-- Material for the task follows --
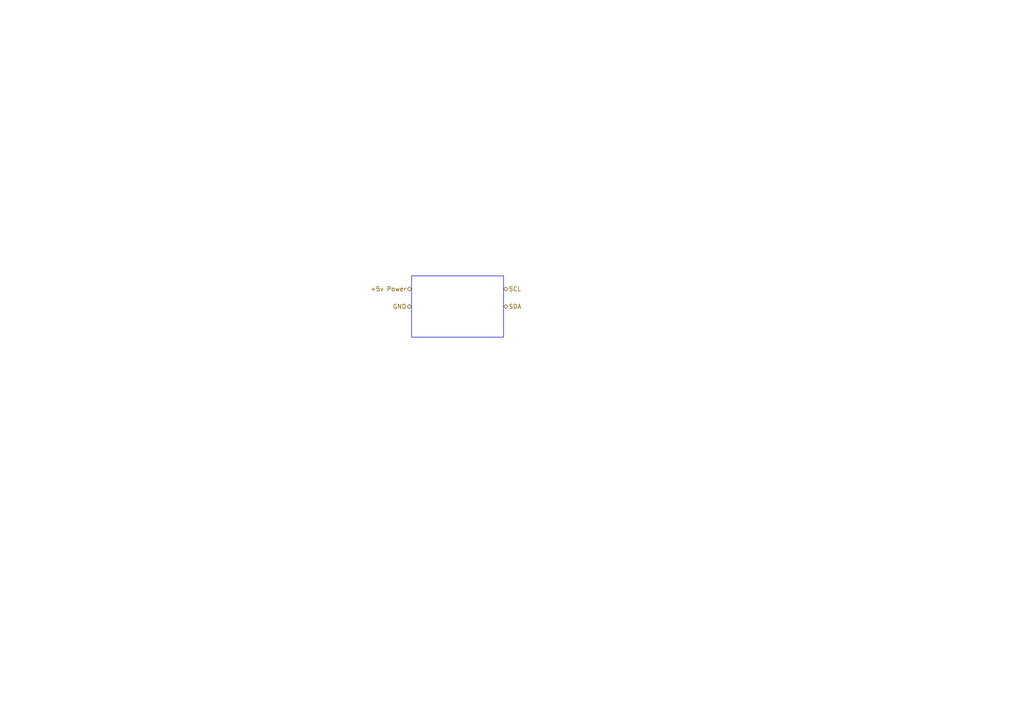
<source format=kicad_sch>
(kicad_sch
	(version 20231120)
	(generator "eeschema")
	(generator_version "8.0")
	(uuid "1d951d49-5218-4d82-aa21-0018819fba96")
	(paper "A4")
	(lib_symbols)
	(rectangle
		(start 119.38 80.01)
		(end 146.05 97.79)
		(stroke
			(width 0)
			(type default)
		)
		(fill
			(type none)
		)
		(uuid 56e77c53-987f-4df2-a1b7-793fef3bf518)
	)
	(hierarchical_label "SDA"
		(shape bidirectional)
		(at 146.05 88.9 0)
		(fields_autoplaced yes)
		(effects
			(font
				(size 1.27 1.27)
			)
			(justify left)
		)
		(uuid "601efac6-3fd9-4d00-a0cd-dc6e6e510243")
	)
	(hierarchical_label "GND"
		(shape bidirectional)
		(at 119.38 88.9 180)
		(fields_autoplaced yes)
		(effects
			(font
				(size 1.27 1.27)
			)
			(justify right)
		)
		(uuid "7741bd86-37bd-4a18-8c61-66a68ebf6b50")
	)
	(hierarchical_label "SCL"
		(shape bidirectional)
		(at 146.05 83.82 0)
		(fields_autoplaced yes)
		(effects
			(font
				(size 1.27 1.27)
			)
			(justify left)
		)
		(uuid "af9b540b-9dc4-49bf-8ed4-96b7a183b30e")
	)
	(hierarchical_label "+5v Power"
		(shape bidirectional)
		(at 119.38 83.82 180)
		(fields_autoplaced yes)
		(effects
			(font
				(size 1.27 1.27)
			)
			(justify right)
		)
		(uuid "c359fc27-8e48-4d68-8c42-7d5a23589db6")
	)
)

</source>
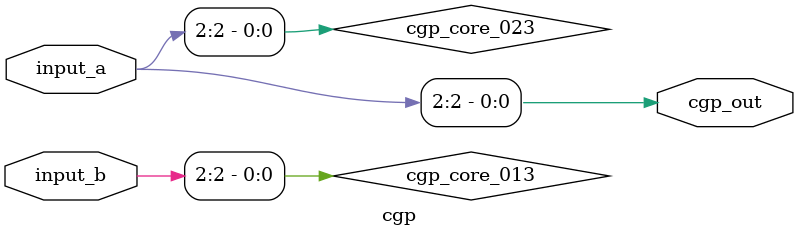
<source format=v>
module cgp(input [2:0] input_a, input [2:0] input_b, output [0:0] cgp_out);
  wire cgp_core_008;
  wire cgp_core_009;
  wire cgp_core_010;
  wire cgp_core_011;
  wire cgp_core_013;
  wire cgp_core_017;
  wire cgp_core_019;
  wire cgp_core_020;
  wire cgp_core_021;
  wire cgp_core_022;
  wire cgp_core_023;

  assign cgp_core_008 = ~input_b[1];
  assign cgp_core_009 = input_a[2] & cgp_core_008;
  assign cgp_core_010 = ~(input_b[2] ^ input_b[2]);
  assign cgp_core_011 = ~input_b[1];
  assign cgp_core_013 = input_b[2] & input_b[2];
  assign cgp_core_017 = input_a[0] & input_b[0];
  assign cgp_core_019 = ~(input_b[2] ^ input_b[0]);
  assign cgp_core_020 = ~cgp_core_019;
  assign cgp_core_021 = input_a[1] | input_b[1];
  assign cgp_core_022 = cgp_core_009 ^ cgp_core_020;
  assign cgp_core_023 = input_a[2] | input_a[2];

  assign cgp_out[0] = input_a[2];
endmodule
</source>
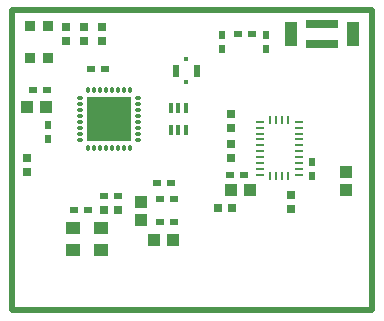
<source format=gtp>
%FSLAX25Y25*%
%MOIN*%
G70*
G01*
G75*
G04 Layer_Color=8421504*
%ADD10C,0.02000*%
%ADD11R,0.05118X0.04134*%
%ADD12R,0.02756X0.03150*%
%ADD13R,0.01000X0.01000*%
%ADD14R,0.01575X0.03347*%
%ADD15R,0.03937X0.04331*%
%ADD16C,0.05000*%
%ADD17R,0.03543X0.03543*%
%ADD18R,0.03937X0.03937*%
%ADD19R,0.11024X0.02756*%
%ADD20R,0.03937X0.07874*%
%ADD21R,0.03150X0.02362*%
%ADD22R,0.02362X0.03150*%
%ADD23R,0.01000X0.01000*%
%ADD24R,0.03150X0.02756*%
%ADD25R,0.01969X0.01969*%
%ADD26R,0.01969X0.03937*%
%ADD27R,0.02658X0.00984*%
%ADD28R,0.00984X0.02658*%
%ADD29R,0.05000X0.12500*%
%ADD30O,0.01181X0.02559*%
%ADD31O,0.02559X0.01181*%
%ADD32R,0.14961X0.14961*%
%ADD33C,0.04000*%
%ADD34C,0.01200*%
%ADD35C,0.00500*%
%ADD36C,0.01000*%
%ADD37C,0.00800*%
%ADD38R,0.04500X0.04000*%
%ADD39R,0.05000X0.04000*%
%ADD40R,0.03000X0.05000*%
%ADD41R,0.06000X0.03000*%
%ADD42R,0.09000X0.04000*%
%ADD43R,0.04000X0.01000*%
%ADD44R,0.01000X0.04000*%
%ADD45R,0.03543X0.02598*%
%ADD46C,0.12000*%
%ADD47C,0.06000*%
%ADD48C,0.01600*%
%ADD49C,0.02000*%
%ADD50C,0.02598*%
%ADD51C,0.10000*%
%ADD52C,0.08000*%
%ADD53C,0.00984*%
%ADD54C,0.00591*%
%ADD55C,0.00787*%
%ADD56R,0.01369X0.01369*%
D10*
X120000Y0D02*
Y100000D01*
X0D02*
X120000D01*
X0Y0D02*
Y100000D01*
Y0D02*
X120000D01*
D11*
X29500Y20216D02*
D03*
X20445D02*
D03*
Y27500D02*
D03*
X29500D02*
D03*
D12*
X24000Y89638D02*
D03*
Y94362D02*
D03*
X93000Y33638D02*
D03*
Y38362D02*
D03*
X73000Y65362D02*
D03*
Y60638D02*
D03*
X4900Y50862D02*
D03*
Y46138D02*
D03*
X73000Y50638D02*
D03*
Y55362D02*
D03*
X18000Y89638D02*
D03*
Y94362D02*
D03*
X30000Y89638D02*
D03*
Y94362D02*
D03*
D13*
X42200Y66700D02*
D03*
X39200D02*
D03*
X42000Y60800D02*
D03*
X39000D02*
D03*
D14*
X58000Y60120D02*
D03*
X55441D02*
D03*
X52882D02*
D03*
Y67600D02*
D03*
X55441D02*
D03*
X58000D02*
D03*
D15*
X111200Y45953D02*
D03*
Y40047D02*
D03*
X43000Y30047D02*
D03*
Y35953D02*
D03*
D17*
X6000Y84000D02*
D03*
Y94827D02*
D03*
X11906Y84000D02*
D03*
Y94827D02*
D03*
D18*
X4950Y67900D02*
D03*
X11250D02*
D03*
X79150Y40000D02*
D03*
X72850D02*
D03*
X53650Y23500D02*
D03*
X47350D02*
D03*
D19*
X103236Y95346D02*
D03*
Y88653D02*
D03*
D20*
X113472Y92000D02*
D03*
X93000D02*
D03*
D21*
X6838Y73300D02*
D03*
X11562D02*
D03*
X72638Y45000D02*
D03*
X77362D02*
D03*
X30638Y38000D02*
D03*
X35362D02*
D03*
X25262Y33300D02*
D03*
X20538D02*
D03*
X49138Y29500D02*
D03*
X53862D02*
D03*
X49138Y37000D02*
D03*
X53862D02*
D03*
X48138Y42500D02*
D03*
X52862D02*
D03*
X30962Y80300D02*
D03*
X26238D02*
D03*
X79862Y92000D02*
D03*
X75138D02*
D03*
D22*
X100000Y44638D02*
D03*
Y49362D02*
D03*
X12100Y61862D02*
D03*
Y57138D02*
D03*
X70000Y91862D02*
D03*
Y87138D02*
D03*
X84500Y91862D02*
D03*
Y87138D02*
D03*
D23*
X29300Y54200D02*
D03*
Y57200D02*
D03*
X35200Y54300D02*
D03*
Y57300D02*
D03*
D24*
X30638Y33300D02*
D03*
X35362D02*
D03*
X68638Y34000D02*
D03*
X73362D02*
D03*
D26*
X54457Y79900D02*
D03*
X61543D02*
D03*
D27*
X82455Y45142D02*
D03*
Y47110D02*
D03*
Y49079D02*
D03*
Y51047D02*
D03*
Y53016D02*
D03*
Y54984D02*
D03*
Y56953D02*
D03*
Y58921D02*
D03*
Y60890D02*
D03*
Y62858D02*
D03*
X95545D02*
D03*
Y60890D02*
D03*
Y58921D02*
D03*
Y56953D02*
D03*
Y54984D02*
D03*
Y53016D02*
D03*
Y51047D02*
D03*
Y49079D02*
D03*
Y47110D02*
D03*
Y45142D02*
D03*
D28*
X86047Y63301D02*
D03*
X88015D02*
D03*
X89984D02*
D03*
X91952D02*
D03*
Y44699D02*
D03*
X89984D02*
D03*
X88015D02*
D03*
X86047D02*
D03*
D30*
X25410Y54056D02*
D03*
X27379D02*
D03*
X29347D02*
D03*
X31316D02*
D03*
X33284D02*
D03*
X35253D02*
D03*
X37221D02*
D03*
X39190D02*
D03*
Y73544D02*
D03*
X37221D02*
D03*
X35253D02*
D03*
X33284D02*
D03*
X31316D02*
D03*
X29347D02*
D03*
X27379D02*
D03*
X25410D02*
D03*
D31*
X42044Y56910D02*
D03*
Y58879D02*
D03*
Y60847D02*
D03*
Y62816D02*
D03*
Y64784D02*
D03*
Y66753D02*
D03*
Y68721D02*
D03*
Y70690D02*
D03*
X22556D02*
D03*
Y68721D02*
D03*
Y66753D02*
D03*
Y64784D02*
D03*
Y62816D02*
D03*
Y60847D02*
D03*
Y58879D02*
D03*
Y56910D02*
D03*
D32*
X32300Y63800D02*
D03*
D56*
X58000Y83837D02*
D03*
Y75963D02*
D03*
M02*

</source>
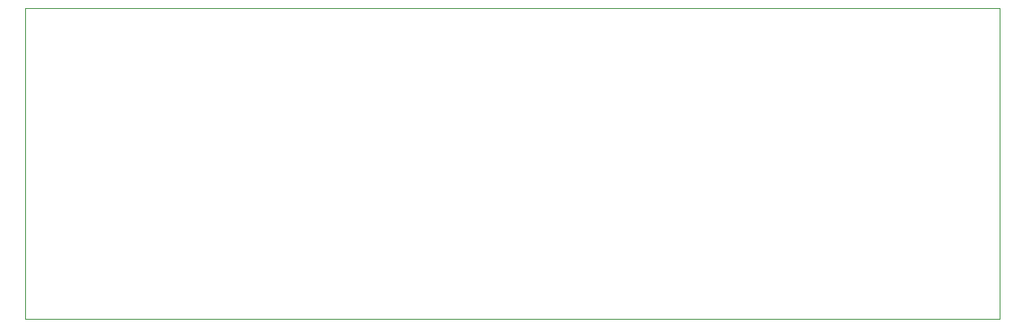
<source format=gbr>
G04 (created by PCBNEW (2013-07-07 BZR 4022)-stable) date 02/09/2014 18:49:16*
%MOIN*%
G04 Gerber Fmt 3.4, Leading zero omitted, Abs format*
%FSLAX34Y34*%
G01*
G70*
G90*
G04 APERTURE LIST*
%ADD10C,0.00393701*%
G04 APERTURE END LIST*
G54D10*
X79500Y-22750D02*
X79500Y-35500D01*
X39500Y-22750D02*
X79500Y-22750D01*
X39500Y-35500D02*
X39500Y-22750D01*
X79500Y-35500D02*
X39500Y-35500D01*
M02*

</source>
-- Material for the task concluded --
→ Exercise:
Output the lines, exactly: the first line of the entries above, every line after it, and the line with "<source format=v>" as the last. No pictures.

→ Reply:
<source format=kicad_sch>
(kicad_sch
	(version 20231120)
	(generator "eeschema")
	(generator_version "8.0")
	(uuid "1d951d49-5218-4d82-aa21-0018819fba96")
	(paper "A4")
	(lib_symbols)
	(rectangle
		(start 119.38 80.01)
		(end 146.05 97.79)
		(stroke
			(width 0)
			(type default)
		)
		(fill
			(type none)
		)
		(uuid 56e77c53-987f-4df2-a1b7-793fef3bf518)
	)
	(hierarchical_label "SDA"
		(shape bidirectional)
		(at 146.05 88.9 0)
		(fields_autoplaced yes)
		(effects
			(font
				(size 1.27 1.27)
			)
			(justify left)
		)
		(uuid "601efac6-3fd9-4d00-a0cd-dc6e6e510243")
	)
	(hierarchical_label "GND"
		(shape bidirectional)
		(at 119.38 88.9 180)
		(fields_autoplaced yes)
		(effects
			(font
				(size 1.27 1.27)
			)
			(justify right)
		)
		(uuid "7741bd86-37bd-4a18-8c61-66a68ebf6b50")
	)
	(hierarchical_label "SCL"
		(shape bidirectional)
		(at 146.05 83.82 0)
		(fields_autoplaced yes)
		(effects
			(font
				(size 1.27 1.27)
			)
			(justify left)
		)
		(uuid "af9b540b-9dc4-49bf-8ed4-96b7a183b30e")
	)
	(hierarchical_label "+5v Power"
		(shape bidirectional)
		(at 119.38 83.82 180)
		(fields_autoplaced yes)
		(effects
			(font
				(size 1.27 1.27)
			)
			(justify right)
		)
		(uuid "c359fc27-8e48-4d68-8c42-7d5a23589db6")
	)
)

</source>
<source format=v>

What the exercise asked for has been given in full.